**Provided text**
★ ★ ★ ★ ★ ★ ★

One thing I admire and appreciate about Annie Bissett’s beautiful blog,
Woodblock Dreams, is that Annie shows her work in progress as well as her finished prints. I don’t know why it has taken me so long to figure out that I could be doing the same thing. I suppose I worry that no one is really that interested in how I draw pet portraits. The drawing process is not nearly as dramatic as carving woodblocks and pulling multi-color prints. But, since I’m drawing pet portraits these days, lots of them—hamsters, cats, and dogs, dogs, dogs—I’ll show you how I do it. Courage Leslie!
Take Lola the Lab.
Perhaps the most important step in drawing a pet portrait is to choose the best photograph to use as a reference. We had six photos to choose from of Lola (who died a year ago). Most of them were too distant and too small to show enough detail. We narrowed the choices down to these two:
DeeDee liked the first one, because Lola was “smiling,” but she realized that the eyes were not that clear. I said that the smiling pose was doable, but asked DeeDee to take another look at the second one. “It's a much better photo,” I advised her, “which is important with pale dogs, because it's so hard to see contours on blonde fur. I love the way her face and feet form a triangle—a nice composition! It's also a real heart-wrencher with those big, dark, adoring eyes.” DeeDee agreed with me. “Let's go with the second one!” she responded. “That was a classic Lola pose. I sure do miss her. She would have been 10 on Monday.”
The next step is to sketch the dog in pencil. Here I have to make a confession. I use a light board to trace the general outlines of the animal and to place the eyes, nose, ears, legs, etc. correctly. So my portraits aren’t drawn strictly “free hand” as a little boy in the Brooksville Library once politely pointed out to me. But hey! The art critiques speculate that Vermeer used a
camera obscura to help set up his masterpieces, so I’m in good company. I use the light board mainly to save time, as it takes anywhere from 6 to 26 hours to ink in my drawings after I’ve sketched them in pencil. Here’s what I came up with on the light board. (I realize now that I should have slapped this onto my scanner rather than photographing it. Sorry it's so pale.)
I spend twice as much time sketching “free hand” on the drawing board, filling in the details, the riffs and rills of fur cavorting over Lola’s tawny hide . I’m impatient with this step in the process, eager to get to the pen-and-ink work, but I find that the more thoroughly I sketch the dog in pencil, the better the finished portrait turns out.
Finally, I start to ink in the drawing. I always start with the eyes—the windows to the soul. I figure that if I don’t get the eyes right, I might as well trash that effort and start over.
Next, the nose.
Then the whole head--ears, muzzle, cheeks, jowls.

★ ★ ★ ★ ★ ★ ★

**Data extract**

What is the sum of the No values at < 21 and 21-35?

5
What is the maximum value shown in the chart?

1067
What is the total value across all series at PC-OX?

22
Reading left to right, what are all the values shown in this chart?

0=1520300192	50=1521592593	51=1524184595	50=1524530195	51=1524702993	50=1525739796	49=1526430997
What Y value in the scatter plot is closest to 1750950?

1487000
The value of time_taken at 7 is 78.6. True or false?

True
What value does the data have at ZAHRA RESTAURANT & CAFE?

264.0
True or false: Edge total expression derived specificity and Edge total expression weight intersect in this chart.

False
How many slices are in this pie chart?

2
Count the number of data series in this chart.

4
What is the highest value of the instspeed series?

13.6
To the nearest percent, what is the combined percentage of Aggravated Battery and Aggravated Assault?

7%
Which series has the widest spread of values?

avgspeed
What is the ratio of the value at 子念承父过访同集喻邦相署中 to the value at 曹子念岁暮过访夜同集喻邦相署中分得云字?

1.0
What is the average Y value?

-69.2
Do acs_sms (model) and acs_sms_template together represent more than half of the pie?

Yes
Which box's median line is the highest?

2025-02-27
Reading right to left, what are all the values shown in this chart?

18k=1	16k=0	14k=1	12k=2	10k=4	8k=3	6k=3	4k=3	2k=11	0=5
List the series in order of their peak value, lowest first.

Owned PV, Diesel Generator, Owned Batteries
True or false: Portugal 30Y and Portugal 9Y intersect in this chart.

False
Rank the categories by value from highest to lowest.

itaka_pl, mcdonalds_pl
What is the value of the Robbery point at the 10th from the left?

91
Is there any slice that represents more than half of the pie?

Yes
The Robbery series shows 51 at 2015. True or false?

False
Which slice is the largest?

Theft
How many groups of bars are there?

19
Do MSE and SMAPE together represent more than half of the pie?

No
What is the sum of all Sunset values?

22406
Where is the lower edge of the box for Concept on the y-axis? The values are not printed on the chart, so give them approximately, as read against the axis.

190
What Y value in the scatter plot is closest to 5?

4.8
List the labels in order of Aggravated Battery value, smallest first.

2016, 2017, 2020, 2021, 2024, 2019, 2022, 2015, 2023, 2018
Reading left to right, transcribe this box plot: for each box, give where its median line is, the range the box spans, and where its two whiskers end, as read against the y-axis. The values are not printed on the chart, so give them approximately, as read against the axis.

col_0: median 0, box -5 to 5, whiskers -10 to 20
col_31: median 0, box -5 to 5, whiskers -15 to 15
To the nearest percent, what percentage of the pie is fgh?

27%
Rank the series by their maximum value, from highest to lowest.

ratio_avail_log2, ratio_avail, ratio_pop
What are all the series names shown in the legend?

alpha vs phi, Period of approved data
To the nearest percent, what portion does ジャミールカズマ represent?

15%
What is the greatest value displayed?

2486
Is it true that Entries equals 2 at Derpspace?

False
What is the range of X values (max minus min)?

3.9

★ ★ ★ ★ ★ ★ ★

**Problem requirements**
Name every kind of animal that the pet-portrait text says the artist is currently drawing portraits of.

**Result for this task**
Hamsters, cats, and dogs.